A look at LinkedIn or Twitter will have you believe that many VCs spend 90% time writing quippy wisdom-nuggets about how to be a good investor — but don’t actually spend time investing. And where there is satire, there is usually truth.
But new analysis of the Forbes Midas List — a ranking of the world’s top 100 VCs — suggests that the most successful VCs aren’t necessarily the ones trumpeting on Twitter.
Communications firm Milltown Partners crunched the numbers and found that 47 of the 100 investors who made the cut in 2023 were not active on Twitter at all — only four in the group tweeted several times a day.
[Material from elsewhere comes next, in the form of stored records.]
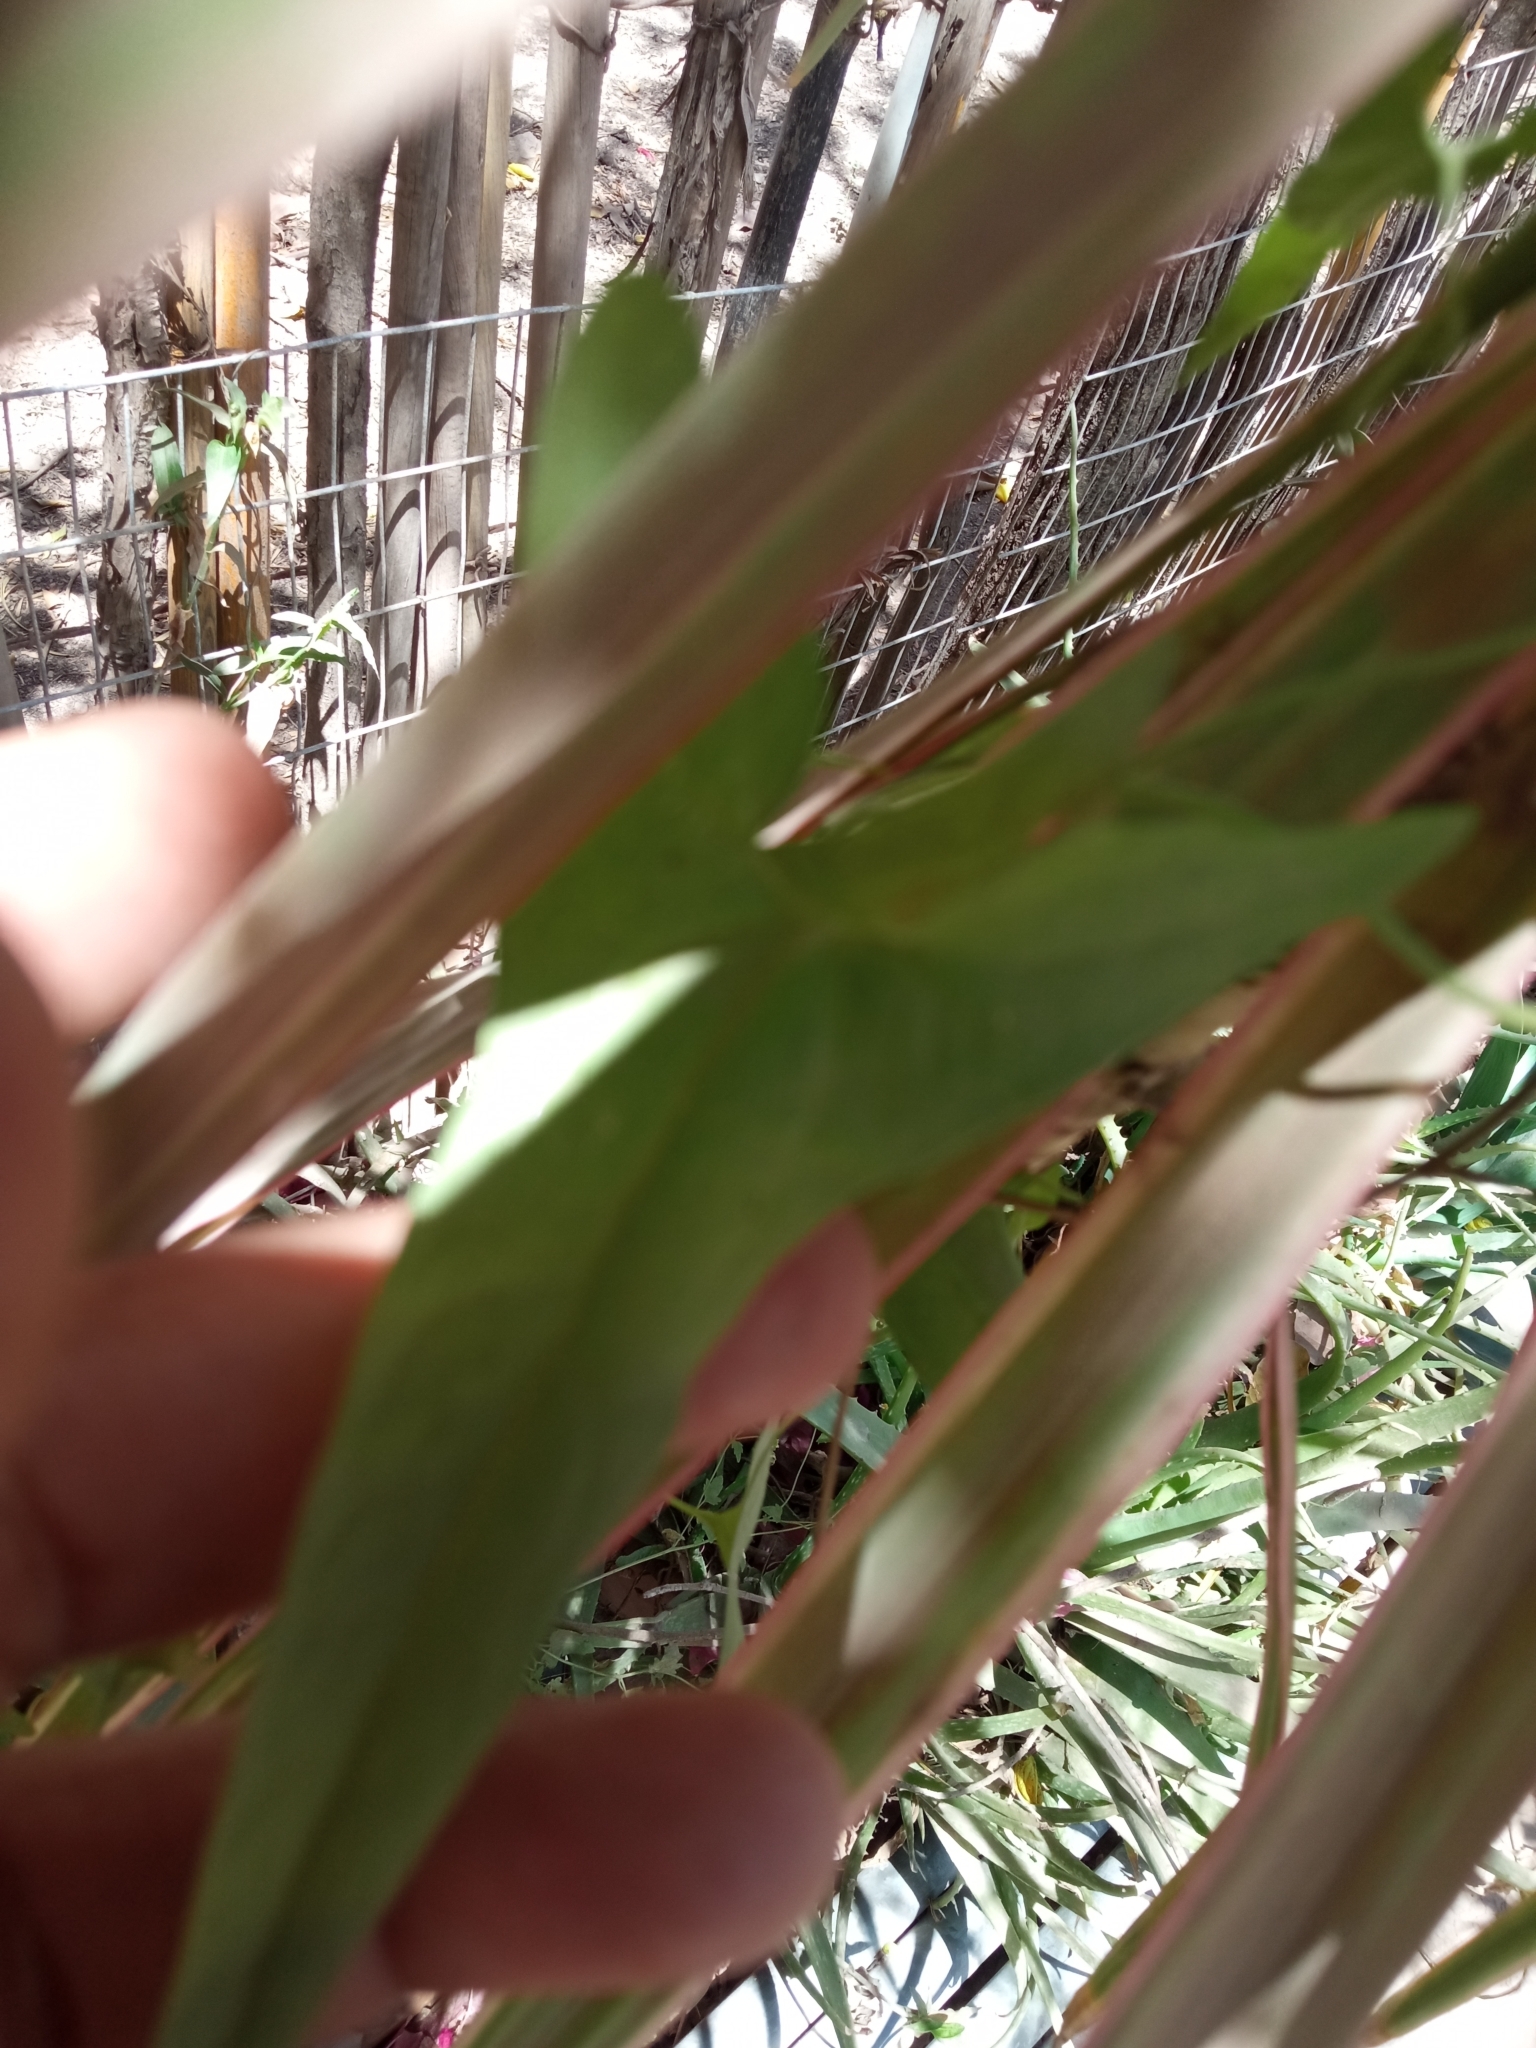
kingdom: Plantae
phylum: Tracheophyta
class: Magnoliopsida
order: Piperales
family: Aristolochiaceae
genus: Aristolochia
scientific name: Aristolochia watsonii
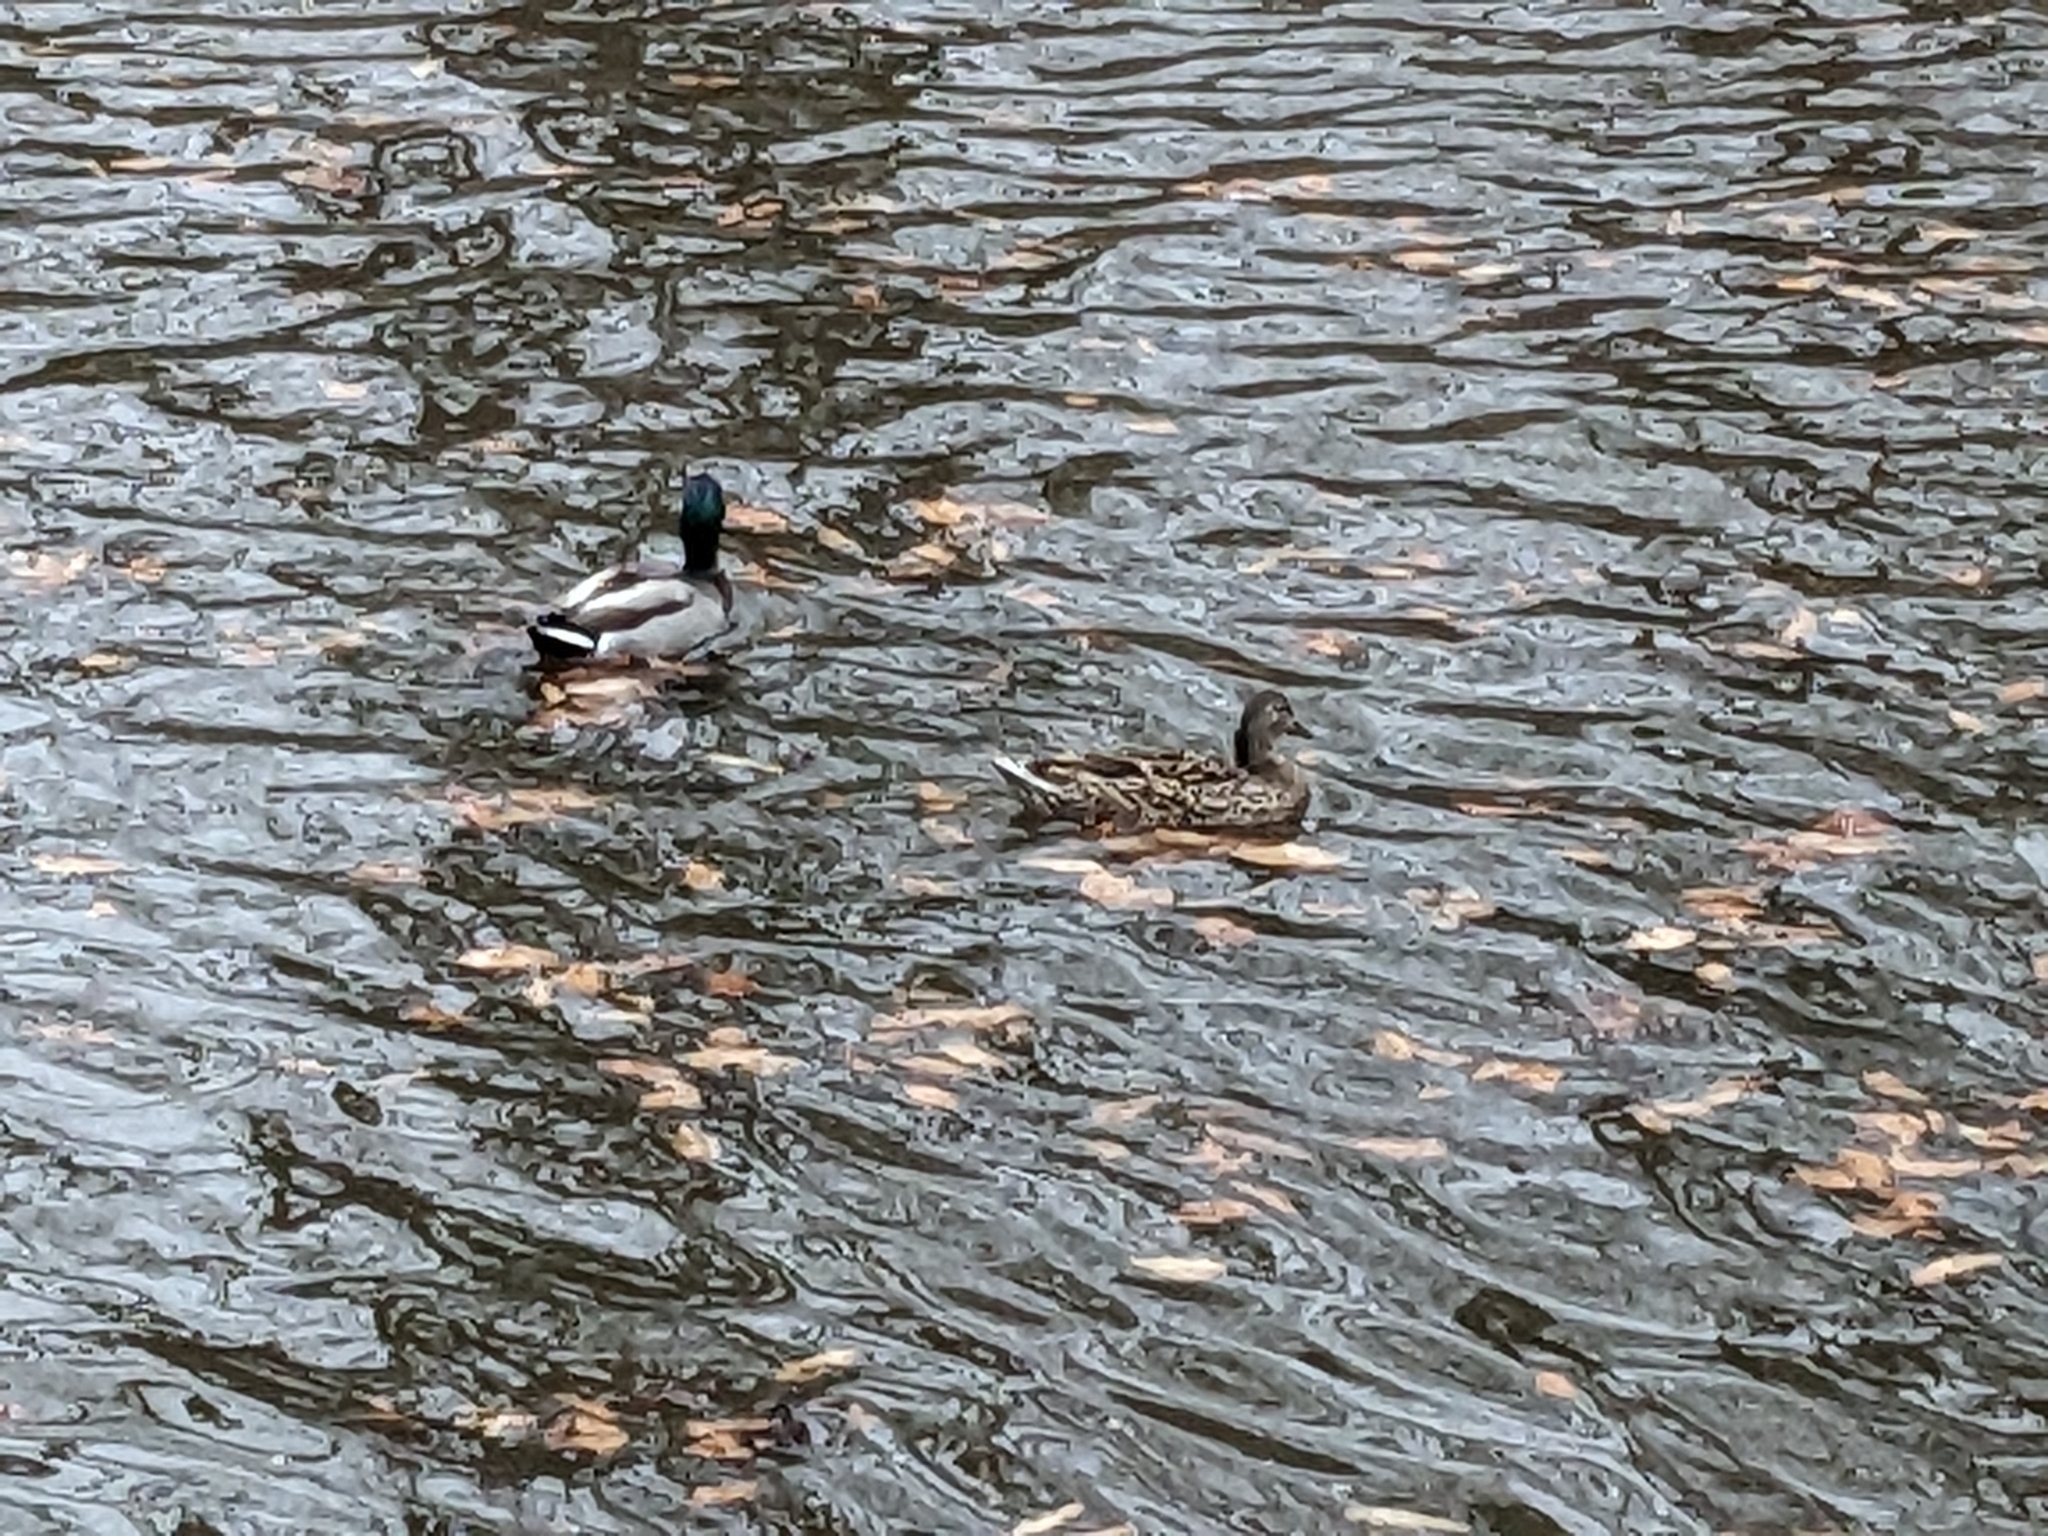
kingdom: Animalia
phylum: Chordata
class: Aves
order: Anseriformes
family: Anatidae
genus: Anas
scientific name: Anas platyrhynchos
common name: Mallard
Though 90% of the list had a LinkedIn profile, only half posted on the social network on a regular basis.
Only one — Garry Tan, president and CEO of Y Combinator — has a TikTok account. His recent videos include his thoughts on “whether the web’s over” and "how to get rich" (riveting). So if you’re a VC jostling for airtime on social, maybe TikTok is your bet?
Substack-writing VCs haven’t yet turned their subscribed numbers into Midas gold. Though eight of the top 50 tech Substacks are written by VCs (like tech billionaire/former SPAC cheerleader Chamath Palihapitiya’s newsletter or former a16z partner Li Jin’s bulletin), none of those made Forbes’s list.
Finally, not surprisingly, the analysis found that VCs love a podcast. What better platform to deliver your message — free from 280-character shackles! Over half of the Midas list had been on a podcast in the past year — the most popular being Harry Stebbings’s 20 Minute VC (20VC).